Ernetti further stated that through the Chronovisor, which outwardly resembled a television with a screen and a special keypad, he saw with his own eyes the speeches of Cicero, Napoleon and scenes with the participation of Jesus Christ.
In support of his statement, he showed a certain photo with Jesus, which was allegedly taken by the Chronovisor.
News of the time travel machine spread like wildfire. Many believers sincerely believed that the Vatican now possesses a mysterious and powerful device that allows people not only to return to the past, but also to film and observe what is happening in real time.
This photo was published in 1972 in the Italian magazine La Domenica del Corriere as the same picture of the Chronovisor. And it was quickly proven that it was a fake, as the image exactly copied the old postcard.
This seriously shattered faith in Ernetti’s words and the existence of the Chronovisor, although Ernetti himself indicated that the published photo was not related to the Chronovisor, since their machine did not give such a clear picture.
In an attempt to prove his point, Ernetti also published a transcript of a lost play by Quintus Ennius in Latin, also claimed to have been obtained with the Chronovisor.
And a friend of Ernetti named François Brunet said that real evidence of the existence of the Chronovisor, including a genuine photo of Christ, was destroyed during the Second World War, shortly after Ernetti’s statements, as Pope Pius XII and Benito Mussolini decided that this posed a threat to society .
Under their pressure, according to Brunet, Ernetti shut down the Chronovisor project and likely dismantled the device. But Brunet himself did not really believe in the latter, believing that the Chronovisor could be stored somewhere in the archives of the Vatican and maybe they were still secretly using it.
Much of what we know about the Chronovisor was published in Brunet’s 2002 book Le Nouveau Mystère du Vatican. Since Ernetti died 10 years before, unfortunately, it is not known which of this can be true and which is fiction.
Savvy researchers may agree that, while time travel may indeed be possible, the Chronovisor is a not necessarily a medium for it. Physicist and cosmologist Stephen Hawking has discussed the possibilities of time travel, explaining in one instance, “If we want to travel into the future, we just need to go fast. Really fast.
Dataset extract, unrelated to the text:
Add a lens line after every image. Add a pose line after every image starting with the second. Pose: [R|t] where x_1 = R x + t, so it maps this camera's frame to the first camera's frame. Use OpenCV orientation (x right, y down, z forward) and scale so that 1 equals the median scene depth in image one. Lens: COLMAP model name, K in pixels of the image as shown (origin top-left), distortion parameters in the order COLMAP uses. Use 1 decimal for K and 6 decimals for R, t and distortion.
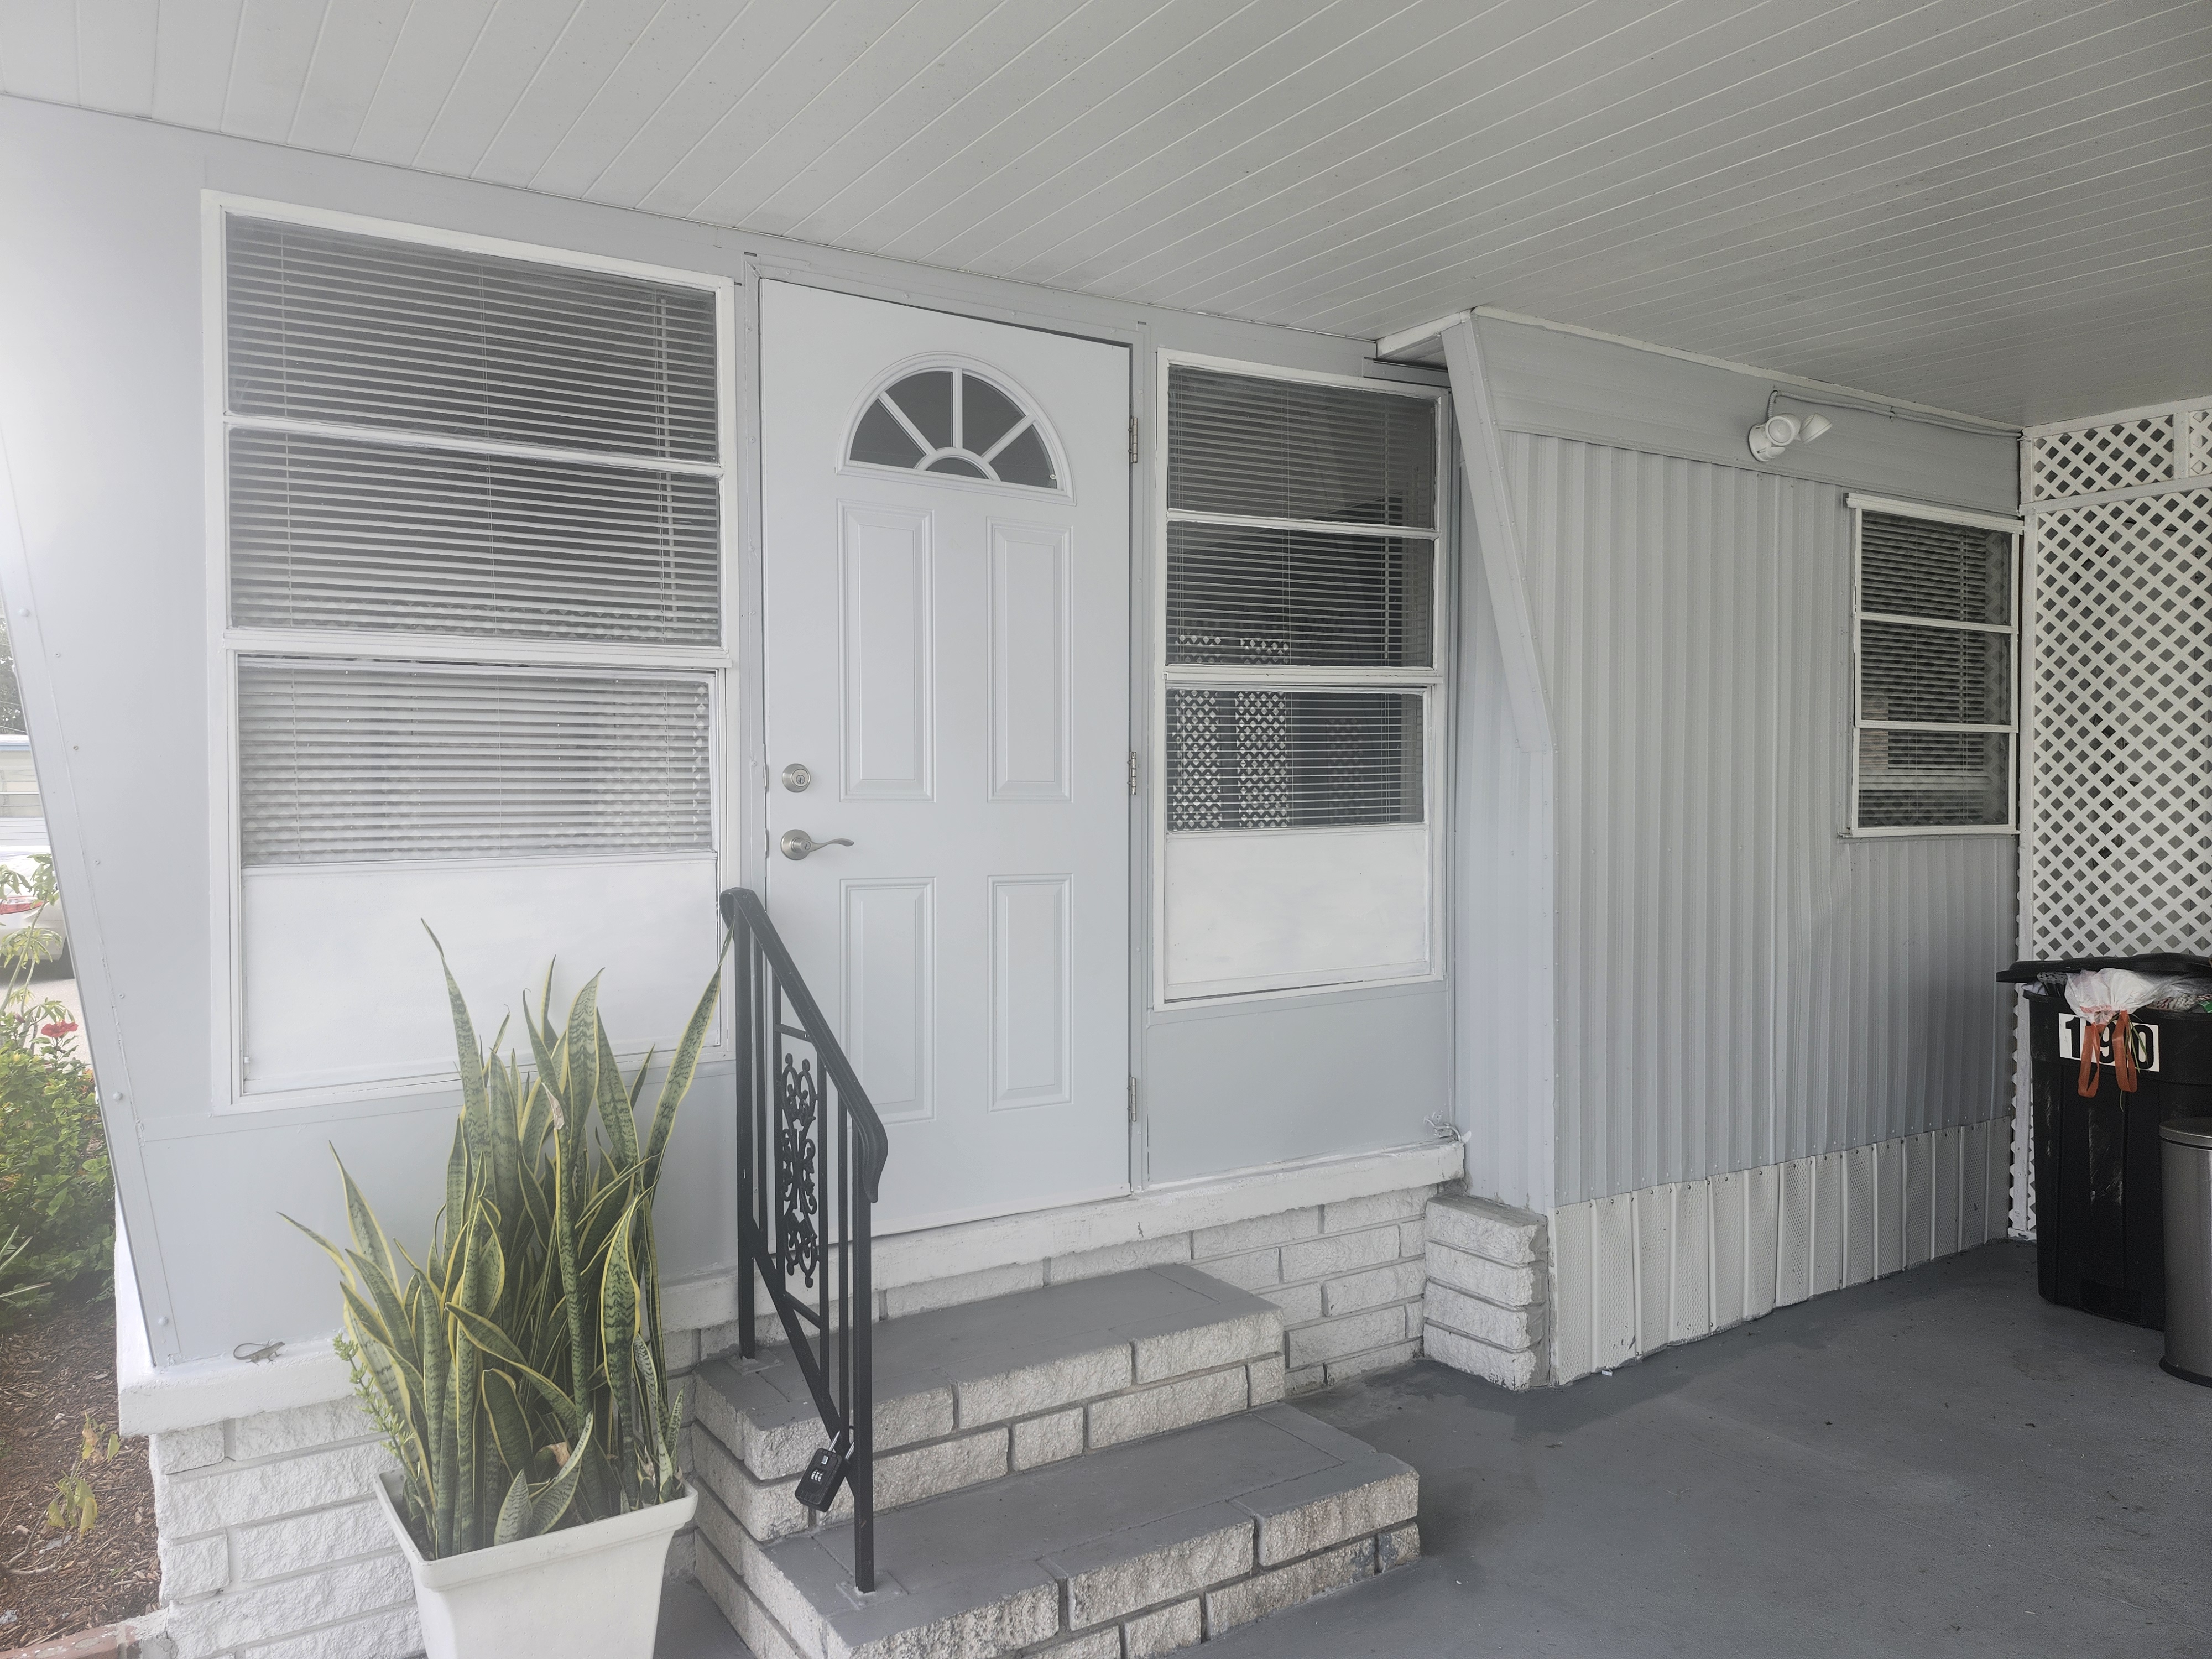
lens RADIAL K [[1519.2, 0, 1077.0], [0, 1519.2, 849.0], [0, 0, 1]] dist [0.066432, -0.072078]
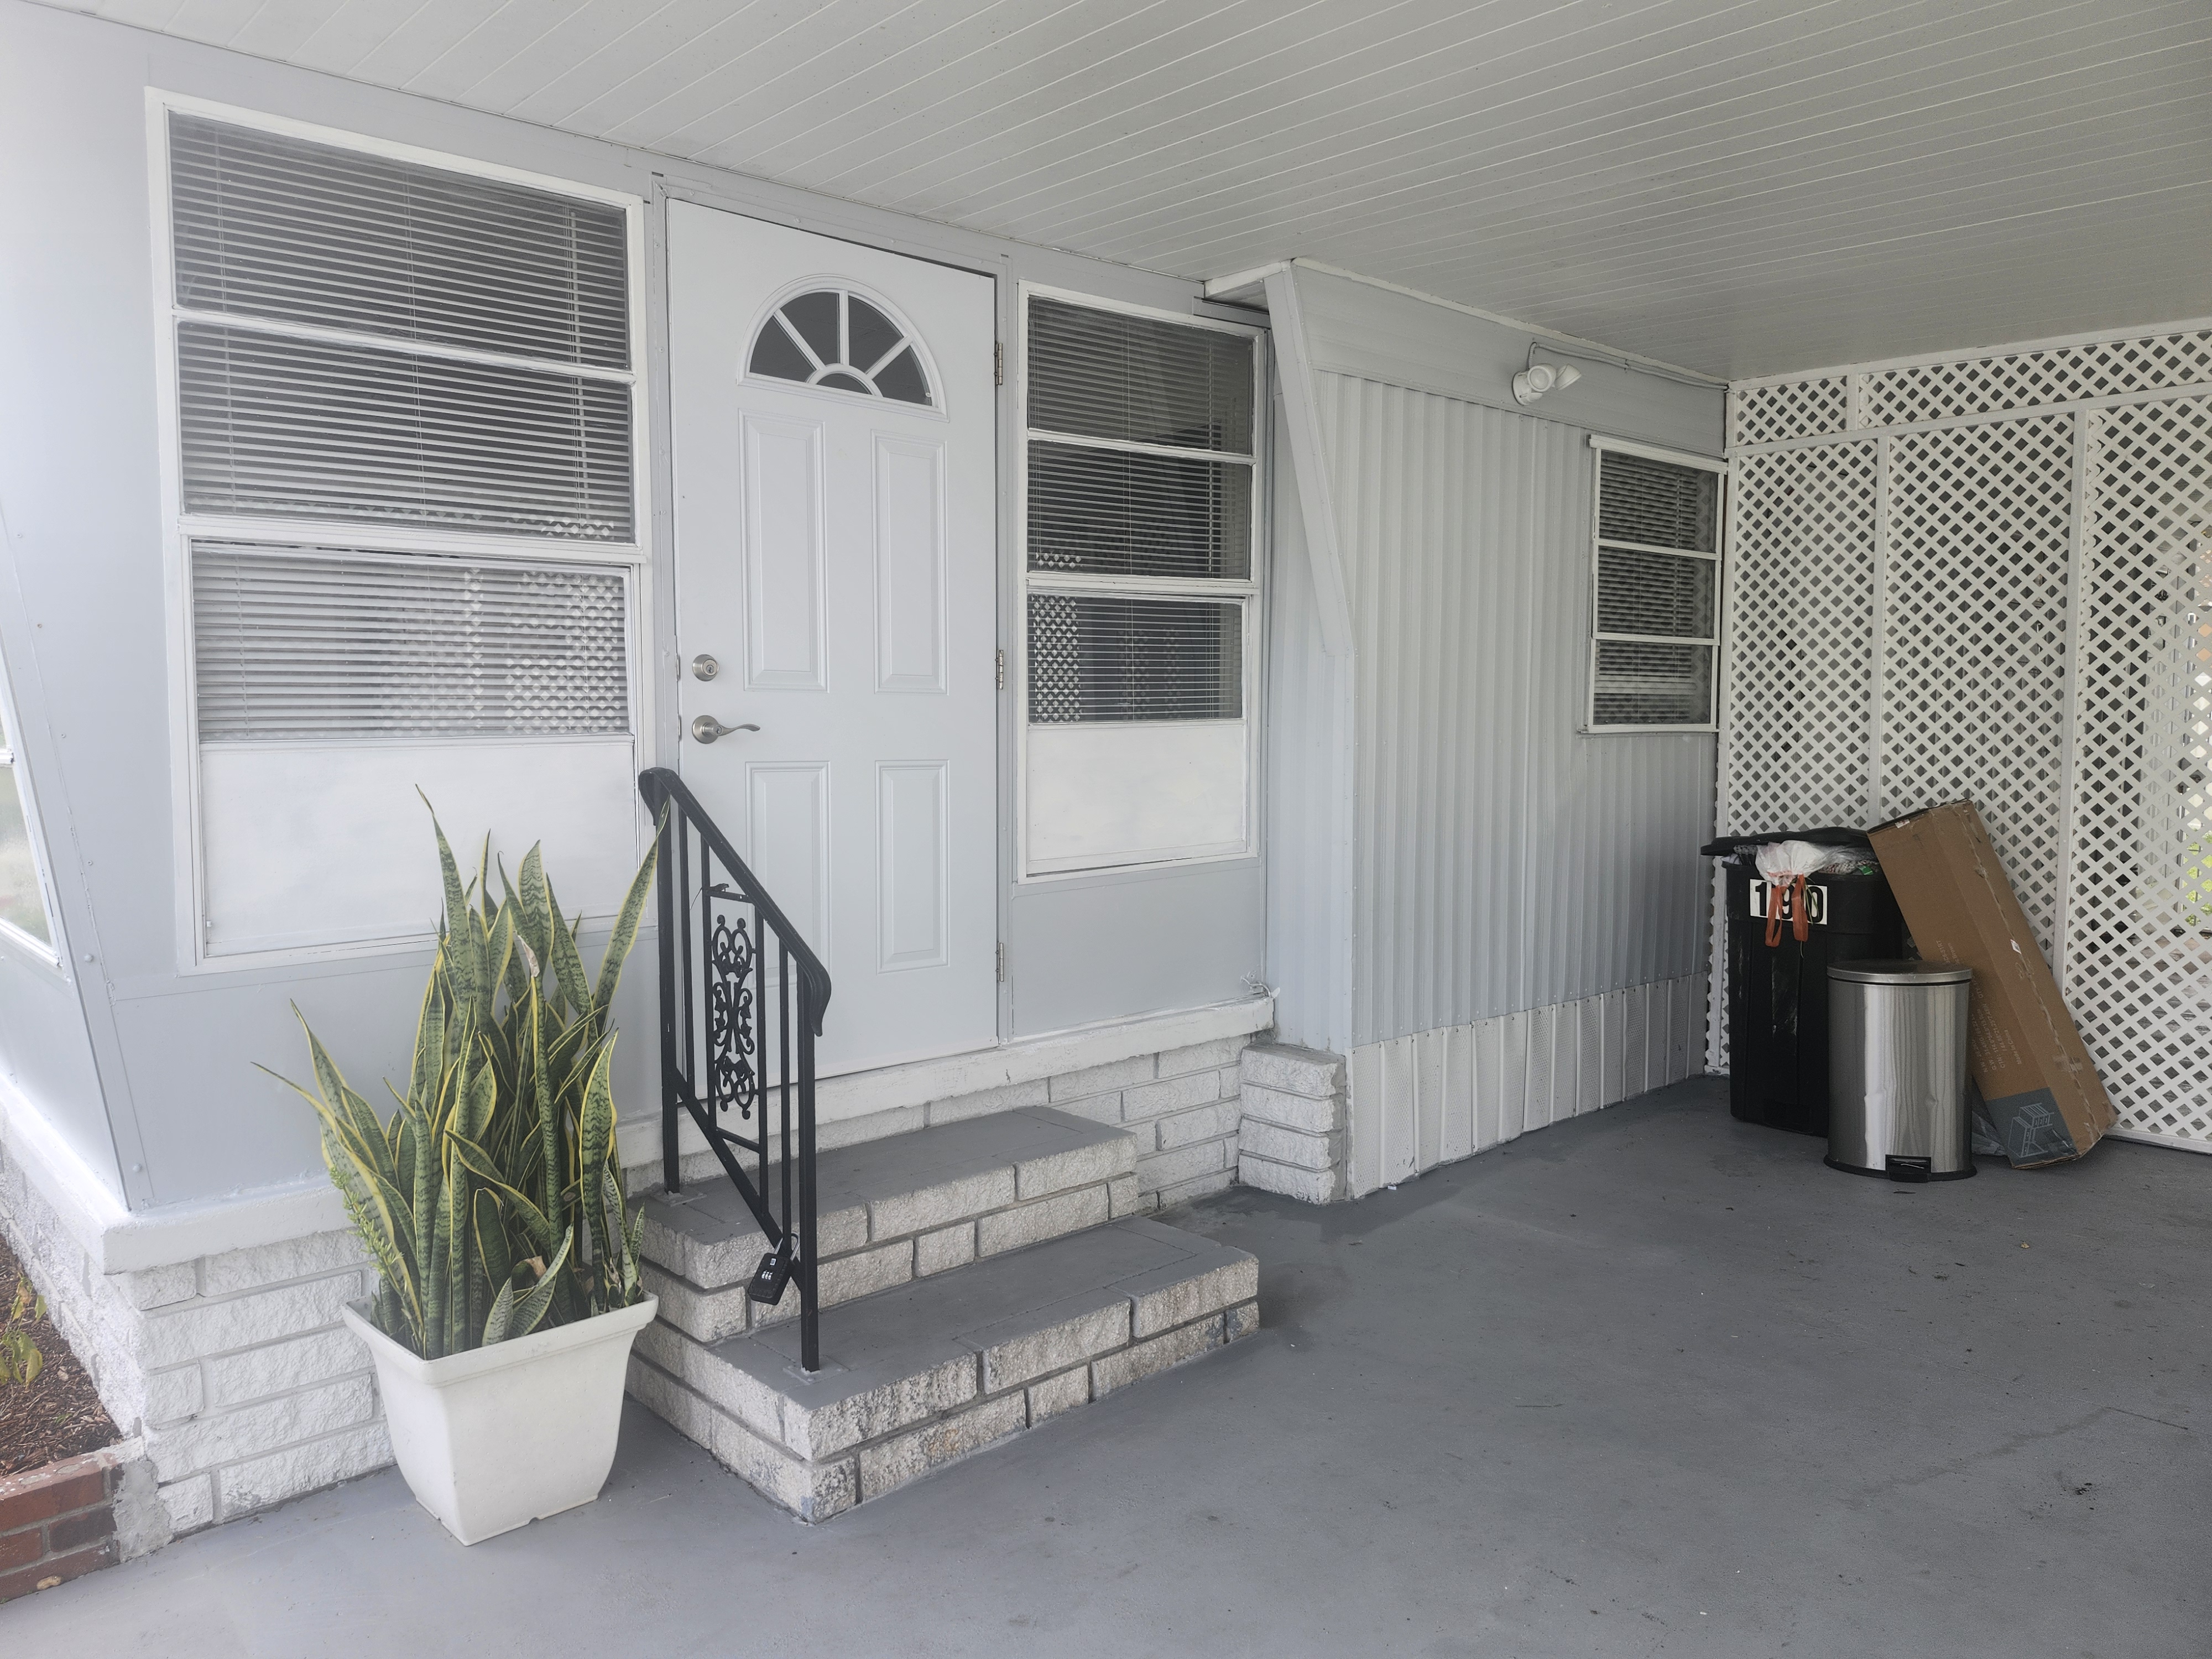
lens RADIAL K [[1519.2, 0, 1071.7], [0, 1519.2, 832.2], [0, 0, 1]] dist [0.066432, -0.072078]
pose [[0.986603, -0.008103, 0.162940, -0.097466], [0.000941, 0.999032, 0.043986, 0.021407], [-0.163139, -0.043243, 0.985655, -0.112139]]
And I think the only way we’re ever likely to do that is by going into space.”
Physicist Fred Alan Wolf has suggested that time travel is possible because “it really has to do with a rather delicate relationship that exists between mind and matter…[W]hat time travel is really all about is learning how to move in and out of that realm where things get defined by the mind.”
The Chronovisor has stood the test of time as a Vatican mystery for the ages.